Thursday, 30 April 2009

Charlotte Brontë and her sisters

Charlotte Brontë was born in 1816 in Thornton, the third of six children. She was born into a literary and intellectual household and the children were encouraged to read and take an interest in the world.

She did not have an easy life:

In 1821, at the age of 5, Charlotte lost her mother to cancer, leaving her father with six children aged eight and under.

In 1825, Maria and Elizabeth, Charlotte's two elder sisters, fell ill at Cowan Bridge school and returned to their home in Haworth, only to die. Charlotte and Emily were then also removed from the school.

In 1848, the year after Jane Eyre was published, Charlotte's sister Emily and her brother Branwell died, while her sister Anne died one year later in 1849. Charlotte herself died in 1855 - while pregnant with her first child.

Clearly she did not have an easy life.

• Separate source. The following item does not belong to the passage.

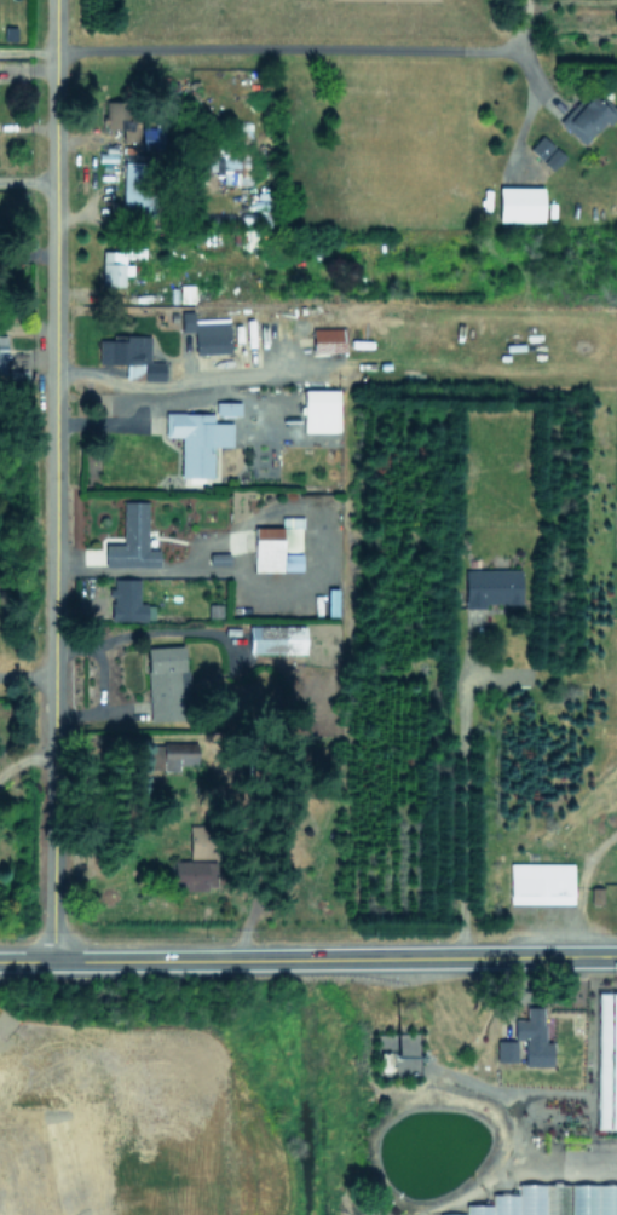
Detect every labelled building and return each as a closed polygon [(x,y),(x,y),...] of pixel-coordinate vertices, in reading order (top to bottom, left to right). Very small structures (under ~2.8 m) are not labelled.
[(615,115),(588,90),(558,122),(582,144),(604,120),(607,123),(615,115)] [(137,119),(127,118),(128,101),(101,100),(101,129),(122,129),(121,141),(137,141),(137,119)] [(161,148),(162,128),(140,127),(139,147),(161,148)] [(527,149),(551,170),(564,156),(541,135),(527,149)] [(122,162),(120,214),(150,215),(152,163),(122,162)] [(541,187),(497,186),(497,221),(541,221),(541,187)] [(100,285),(123,286),(123,274),(131,275),(131,263),(124,263),(124,251),(101,250),(100,285)] [(228,353),(227,318),(192,319),(192,310),(179,310),(179,331),(193,331),(194,354),(228,353)] [(312,328),(312,353),(343,352),(343,327),(312,328)] [(139,335),(110,335),(110,340),(101,340),(100,363),(124,363),(124,379),(163,379),(163,362),(138,362),(139,335)] [(302,431),(337,431),(337,390),(302,389),(302,431)] [(211,477),(212,445),(230,446),(230,422),(212,422),(212,413),(164,412),(163,436),(180,436),(179,476),(211,477)] [(158,566),(158,549),(146,549),(146,501),(122,500),(122,544),(103,544),(103,566),(158,566)] [(252,570),(300,571),(300,516),(280,516),(280,527),(253,526),(252,570)] [(519,569),(463,570),(464,604),(520,604),(519,569)] [(138,578),(110,578),(111,620),(152,620),(152,603),(138,603),(138,578)] [(303,653),(303,625),(247,625),(247,653),(303,653)] [(148,721),(187,720),(184,645),(145,647),(148,721)] [(195,742),(161,742),(161,770),(177,770),(177,764),(195,764),(195,742)] [(156,744),(149,744),(150,761),(160,761),(160,746),(156,746),(156,744)] [(186,825),(187,858),(213,857),(212,824),(186,825)] [(214,889),(214,861),(170,860),(170,888),(214,889)] [(571,903),(572,863),(509,863),(508,902),(571,903)] [(543,1006),(525,1006),(525,1019),(513,1019),(513,1038),(523,1038),(523,1065),(550,1065),(551,1041),(542,1041),(543,1006)] [(516,1040),(496,1040),(495,1060),(515,1061),(516,1040)] [(569,1183),(516,1184),(516,1194),(490,1194),(490,1204),(464,1204),(464,1214),(438,1214),(569,1214),(569,1183)] [(595,1183),(595,1214),(616,1214),(616,1184),(595,1183)]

Yet, despite all the suffering and despite her short life, she managed to create a wealth of literature. Jane Eyre, The Professor, Villette, Shirley... Quite an achievement! Not to mention Anne Brontë's Agnes Grey and The Tenant of Wildfell Hall, Emily Brontë's Wuthering Heights, and Poems by Currer, Ellis, and Acton Bell, which the three sisters collaborated on.

This truly was an extraordinary family. Their books can help us understand them, and equally, understanding them and understanding the context they lived in can help us appreciate their books.